Learning to Generate Answers with Citations via Factual Consistency Models
Rami Aly, Zhiqiang Tang, Samson Tan, George Karypis
TL;DR
CaLF introduces a weakly-supervised fine-tuning framework that leverages factual consistency models to both filter candidate citation-rich data and reweight the training objective toward factually relevant tokens. By combining diverse answer generation with FCM-based filtering and SHAP-informed token weighting, CaLF improves long-form answer generation with citations while maintaining fluent language. Across ALCE benchmarks and multiple instruction-tuned LLMs, CaLF achieves substantial gains in citation F1 and grounded correctness, and demonstrates robust domain transfer and high factuality as measured by FactScore. The approach preserves inference efficiency and offers a practical path to more reliable, verifiable LLM outputs in retrieval-augmented settings.
Abstract
Large Language Models (LLMs) frequently hallucinate, impeding their reliability in mission-critical situations. One approach to address this issue is to provide citations to relevant sources alongside generated content, enhancing the verifiability of generations. However, citing passages accurately in answers remains a substantial challenge. This paper proposes a weakly-supervised fine-tuning method leveraging factual consistency models (FCMs). Our approach alternates between generating texts with citations and supervised fine-tuning with FCM-filtered citation data.
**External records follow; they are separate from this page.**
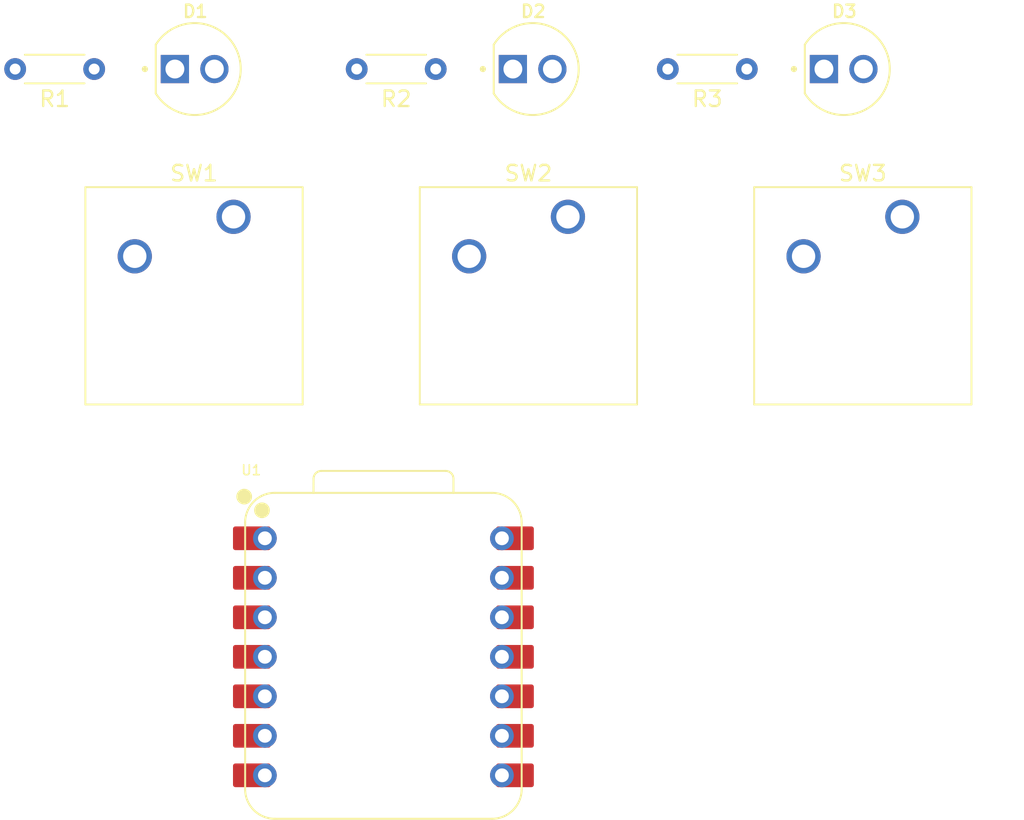
<source format=kicad_pcb>
(kicad_pcb
	(version 20241229)
	(generator "pcbnew")
	(generator_version "9.0")
	(general
		(thickness 1.6)
		(legacy_teardrops no)
	)
	(paper "A4")
	(layers
		(0 "F.Cu" signal)
		(2 "B.Cu" signal)
		(9 "F.Adhes" user "F.Adhesive")
		(11 "B.Adhes" user "B.Adhesive")
		(13 "F.Paste" user)
		(15 "B.Paste" user)
		(5 "F.SilkS" user "F.Silkscreen")
		(7 "B.SilkS" user "B.Silkscreen")
		(1 "F.Mask" user)
		(3 "B.Mask" user)
		(17 "Dwgs.User" user "User.Drawings")
		(19 "Cmts.User" user "User.Comments")
		(21 "Eco1.User" user "User.Eco1")
		(23 "Eco2.User" user "User.Eco2")
		(25 "Edge.Cuts" user)
		(27 "Margin" user)
		(31 "F.CrtYd" user "F.Courtyard")
		(29 "B.CrtYd" user "B.Courtyard")
		(35 "F.Fab" user)
		(33 "B.Fab" user)
		(39 "User.1" user)
		(41 "User.2" user)
		(43 "User.3" user)
		(45 "User.4" user)
	)
	(setup
		(pad_to_mask_clearance 0)
		(allow_soldermask_bridges_in_footprints no)
		(tenting front back)
		(pcbplotparams
			(layerselection 0x00000000_00000000_55555555_5755f5ff)
			(plot_on_all_layers_selection 0x00000000_00000000_00000000_00000000)
			(disableapertmacros no)
			(usegerberextensions no)
			(usegerberattributes yes)
			(usegerberadvancedattributes yes)
			(creategerberjobfile yes)
			(dashed_line_dash_ratio 12.000000)
			(dashed_line_gap_ratio 3.000000)
			(svgprecision 4)
			(plotframeref no)
			(mode 1)
			(useauxorigin no)
			(hpglpennumber 1)
			(hpglpenspeed 20)
			(hpglpendiameter 15.000000)
			(pdf_front_fp_property_popups yes)
			(pdf_back_fp_property_popups yes)
			(pdf_metadata yes)
			(pdf_single_document no)
			(dxfpolygonmode yes)
			(dxfimperialunits yes)
			(dxfusepcbnewfont yes)
			(psnegative no)
			(psa4output no)
			(plot_black_and_white yes)
			(sketchpadsonfab no)
			(plotpadnumbers no)
			(hidednponfab no)
			(sketchdnponfab yes)
			(crossoutdnponfab yes)
			(subtractmaskfromsilk no)
			(outputformat 1)
			(mirror no)
			(drillshape 1)
			(scaleselection 1)
			(outputdirectory "")
		)
	)
	(net 0 "")
	(net 1 "Net-(D1-PadA)")
	(net 2 "unconnected-(D1-PadC)")
	(net 3 "Net-(D2-PadA)")
	(net 4 "unconnected-(D2-PadC)")
	(net 5 "unconnected-(D3-PadC)")
	(net 6 "Net-(D3-PadA)")
	(net 7 "LED1")
	(net 8 "LED2")
	(net 9 "LED3")
	(net 10 "button1")
	(net 11 "GND")
	(net 12 "button2")
	(net 13 "button3")
	(net 14 "unconnected-(U1-GPIO2{slash}SCK-Pad9)")
	(net 15 "unconnected-(U1-GPIO1{slash}RX-Pad8)")
	(net 16 "unconnected-(U1-GPIO3{slash}MOSI-Pad11)")
	(net 17 "unconnected-(U1-VBUS-Pad14)")
	(net 18 "unconnected-(U1-3V3-Pad12)")
	(net 19 "unconnected-(U1-GPIO0{slash}TX-Pad7)")
	(net 20 "unconnected-(U1-GPIO4{slash}MISO-Pad10)")
	(footprint "Button_Switch_Keyboard:SW_Cherry_MX_1.00u_PCB" (layer "F.Cu") (at 154.5 40.5))
	(footprint "Symbols:LEDRD254W57D500H1070" (layer "F.Cu") (at 130.5 31))
	(footprint "Symbols:LEDRD254W57D500H1070" (layer "F.Cu") (at 172.23 31))
	(footprint "Symbols:XIAO-RP2040-DIP" (layer "F.Cu") (at 142.636 68.7895))
	(footprint "Resistor_THT:R_Axial_DIN0204_L3.6mm_D1.6mm_P5.08mm_Horizontal" (layer "F.Cu") (at 166 31 180))
	(footprint "Button_Switch_Keyboard:SW_Cherry_MX_1.00u_PCB" (layer "F.Cu") (at 133 40.5))
	(footprint "Button_Switch_Keyboard:SW_Cherry_MX_1.00u_PCB" (layer "F.Cu") (at 176 40.5))
	(footprint "Symbols:LEDRD254W57D500H1070" (layer "F.Cu") (at 152.23 31))
	(footprint "Resistor_THT:R_Axial_DIN0204_L3.6mm_D1.6mm_P5.08mm_Horizontal" (layer "F.Cu") (at 124.04 31 180))
	(footprint "Resistor_THT:R_Axial_DIN0204_L3.6mm_D1.6mm_P5.08mm_Horizontal" (layer "F.Cu") (at 146 31 180))
	(embedded_fonts no)
)

</source>
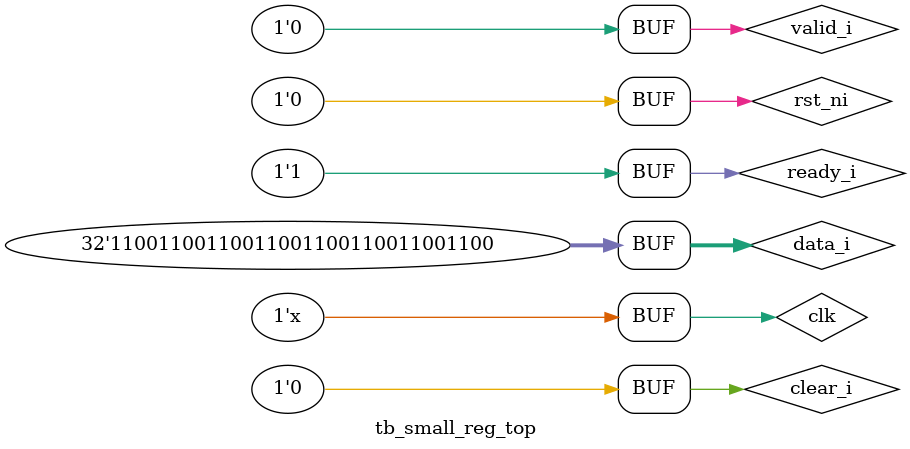
<source format=sv>
`timescale 1ns / 1ps


module tb_small_reg_top();
    parameter N = 256;
   logic clk;
   logic rst_ni;
   logic clear_i;     
   logic valid_i;
   logic ready_i;
   logic [31:0] data_i;
   logic [31:0] data_o;
   logic ready_o;
   logic valid_o; 
   logic [N-1:0] FI_out;
   
   small_reg_top dut (
    clk, rst_ni, clear_i, valid_i, ready_i, data_i, data_o, ready_o,
    valid_o, FI_out);
    
    //initial q = 1'b0;
    initial clk = 1'b0;
    always begin
        #1 clk = ~clk;
    end 
    
  initial begin 
    #0
    data_i = '0;
    rst_ni= 0;
    clear_i = 0;
    valid_i = 0;
    ready_i = 0;
    #200
    //Test Case 1: samplethe data in ff
    rst_ni =1 ;
    clear_i = 0;
    data_i = 32'b11001100110011001100110011001111;
    valid_i  = 1;
    ready_i =0;
    #50
    data_i = 32'b11001100110011001100110011001000;
    valid_i  = 1;
    ready_i =0;
    #50
    data_i = 32'b11001100110011001100110011001100;;
    valid_i  = 1;
    ready_i =0;
    #100
    data_i = 32'b11001100110011001100110011001110;;
    valid_i  = 1;
    ready_i =0;
    #100
    //Test Case 2: clear the written data;
    //clear_i = 1;
    #2
    //Test Case 3: sample the data in the registers
    clear_i = 0;
    data_i = 32'b11001100110011001100110011001111;
    valid_i  = 1;
    ready_i =0;
    #100
    data_i = 32'b11001100110011001100110011001000;
    valid_i  = 1;
    ready_i =0;
    #100
    data_i = 32'b11001100110011001100110011001100;;
    valid_i  = 1;
    ready_i =0;
    #100
    data_i = 32'b11001100110011001100110011001110;;
    valid_i  = 1;
    ready_i =0;
    #100
    //Test Case 3: Write the data in data_o port, but also keep the data(valid_i = 0)
    valid_i = 0;
    ready_i = 1;
    #80;
    
    //test case 4: make both valid_i and ready_i asserted to 1
    valid_i = 1;
    ready_i = 1;
    data_i = 32'b1100110011001100110011001100001;
    #100
    data_i = 32'b1100110011001100110011001100010;
    #100
    data_i = 32'b1100110011001100110011001100011;
    #100
    data_i = 32'b1100110011001100110011001100101;
    #100
    //just clear everything
    clear_i = 1;
    valid_i = 0;
    ready_i = 0;
    #2
    clear_i= 0;
    #2;
    //Test case 5: sample data but dont fill the registers
    data_i = 32'b11001100110011001100110011001111;
    valid_i  = 1;
    ready_i =0;
    #200
    data_i = 32'b11001100110011001100110011001000;
    valid_i  = 1;
    ready_i =0;
    #200
    data_i = 32'b11001100110011001100110011001100;
    valid_i  = 1;
    ready_i =0;
    #200;
    //Test case 6: Read the partially filled registers
    valid_i = 0;
    ready_i = 1;
    #100;
    //Tese case 6: Reset
    rst_ni = 0;
    #100;
    
    end
    
endmodule

</source>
Focused learning is integrated into the objective, directing the fine-tuning process to emphasise the factual unit tokens, as measured by an FCM. Results on the ALCE few-shot citation benchmark with various instruction-tuned LLMs demonstrate superior performance compared to in-context learning, vanilla supervised fine-tuning, and state-of-the-art methods, with an average improvement of $34.1$, $15.5$, and $10.5$ citation F$_1$ points, respectively. Moreover, in a domain transfer setting we show that the obtained citation generation ability robustly transfers to unseen datasets. Notably, our citation improvements contribute to the lowest factual error rate across baselines.